CONSIGNES DE TRAVAIL.
1. Relevez, dans l'éditorial, toutes les périodes de l'année auxquelles paraissaient les « souscriptions ».
2. Veuillez recopier le passage de l'éditorial qui s'ouvre sur les mots contenant « Aujourd'hui, il serait » et se clôt sur « parfois bien pesante. ».

╭─ TEXTE FOURNI

Éditorial

L'édito du rédac'chef

 

La traversée du désert

Chaque été, la même désolation frappe le paysage discographique classique. Tandis que de nombreux festivals témoignent d'un intérêt de plus en plus soutenu pour le concert, la musique enregistrée s'enfonce, chaque année davantage, dans une morosité qui semble ne devoir jamais connaître de terme. Non point que messieurs les éditeurs aient mis la clé sous le paillasson pour s'imprégner, trois ou quatre mois durant, des ardents rayons de Phoebus mais, tout simplement, parce que, au fil des ans, une logique commerciale s'est développée qui fait que, de décennies en décennies, tout l'effort ne semble plus porter que sur les seules fêtes de fin d'année. Passées celles-ci, la tension se relâche rapidement et rares sont les parutions qui viennent ravivent ce brasier presque éteint.  Où est passé le bon temps des “souscriptions“ qui rythmaient l'année discographique. D'automne, de Noël ou de printemps, elles apportaient une fraîche moisson d'enregistrements neufs, d'intégrales  - références absolues jusqu'à nos jours - ou d'inédits dont la seule annonce suffisait à faire craquer les tympans les plus réticents…

Aujourd'hui, il serait sot d'affirmer que rien ne paraît durant l'été mais on est pas loin du “presque rien“. Beaucoup d'enregistrements dont on ne sait trop l'utilité : mêmes œuvres ressassées, même répertoire exploité à l'infini, modes éphémères…. Avec, de temps à autres, une heureuse découverte, un petit rayon de soleil musical qui déchire une grisaille parfois bien pesante.

Tout cela signifie-t-il que, a moins de vingt ans de sa mise sur le marché, le disque compact aurait offert tout ce que le public attendait de lui et que, face à une telle inflation d'enregistrements, tout honnête homme estime avoir atteint un seuil dans la constitution de sa discothèque qu'il estime ne plus devoir franchir ? Il y a peut-être de cela comme il y aussi le coût des productions. Créer un événement avec les orchestre symphoniques les plus prestigieux et,  de surcroît, avec les plus grands solistes du moment est évidemment un risque que peu hésitent encore à prendre car il faut des reins vraiment solides. Ce que les éditeurs plus modestes ne peuvent s'offrir, privilégiant dès lors des phalanges moins renommées - ou moins exigeantes sur le plan financier - ainsi que les petits ensembles ou solistes, lesquels n'ont pas trente-six solutions à offrir : ou bien, ils ré-enregistrent ce que d'autres ont enregistré, souvent tellement mieux, ou bien ils sortent courageusement des sentiers battus en offrant des inédits dont l'intérêt est variable et qui, de toutes façons, pâtissent du manque de notoriété de leurs interprètes.

╰─
╭─ DONNÉES FOURNIES

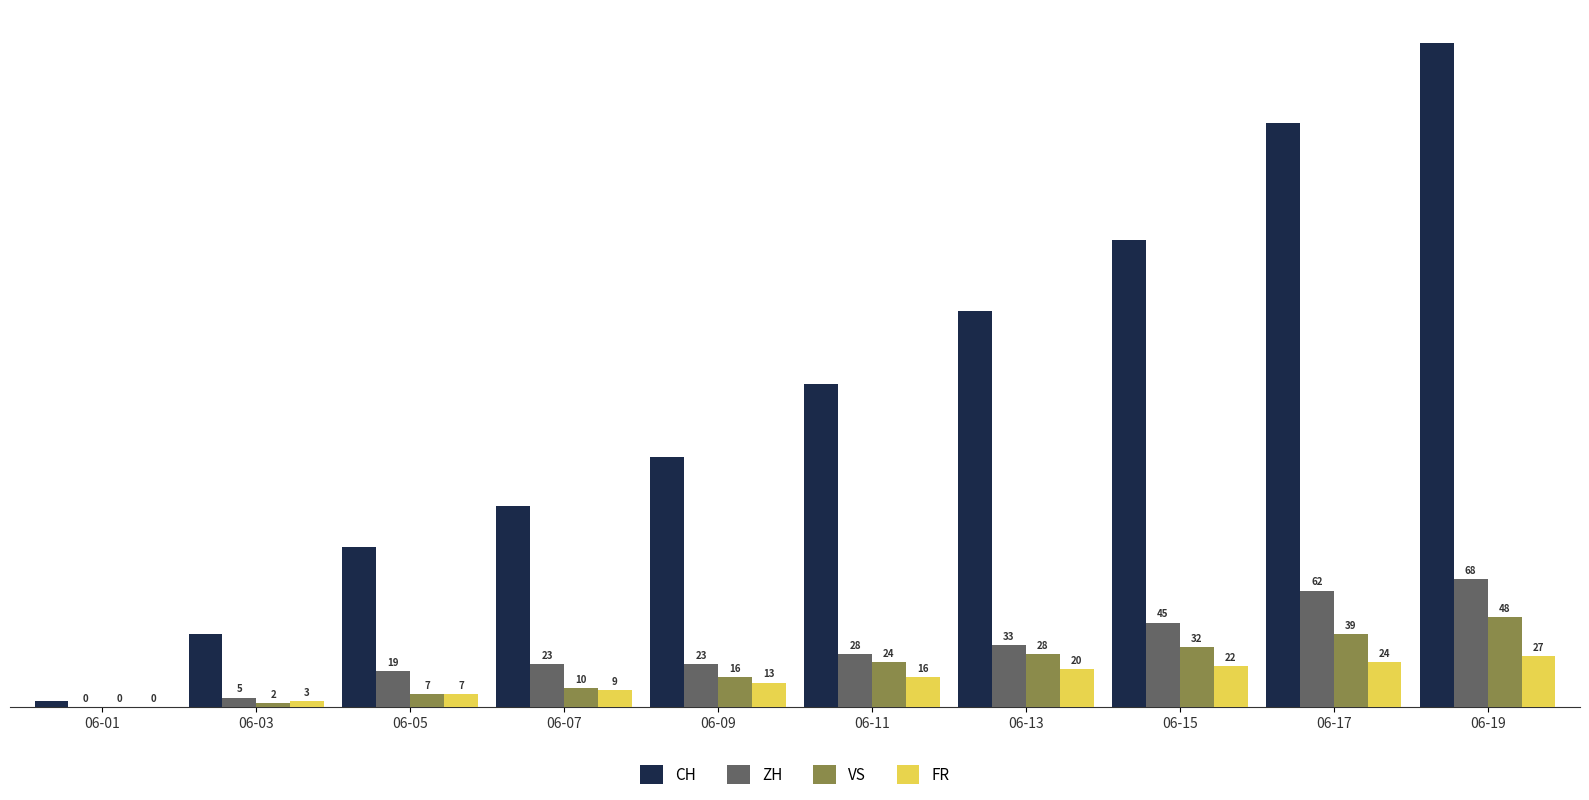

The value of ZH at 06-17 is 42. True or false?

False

╰─
╭─ DONNÉES FOURNIES

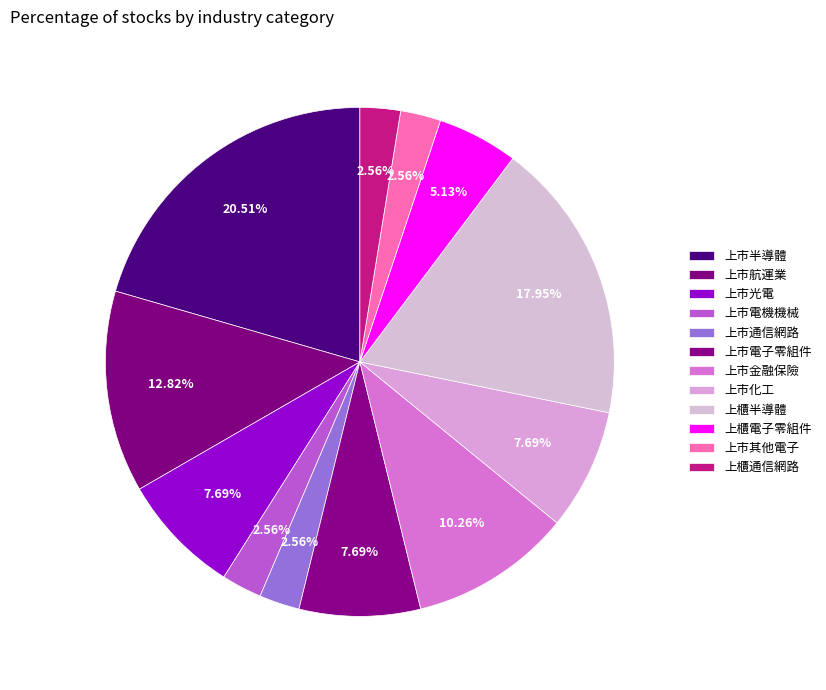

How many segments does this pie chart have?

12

╰─

CORRIGÉ DES EXERCICES.
1.
- l'automne
- Noël
- le printemps

2.
Aujourd'hui, il serait sot d'affirmer que rien ne paraît durant l'été mais on est pas loin du “presque rien“. Beaucoup d'enregistrements dont on ne sait trop l'utilité : mêmes œuvres ressassées, même répertoire exploité à l'infini, modes éphémères…. Avec, de temps à autres, une heureuse découverte, un petit rayon de soleil musical qui déchire une grisaille parfois bien pesante.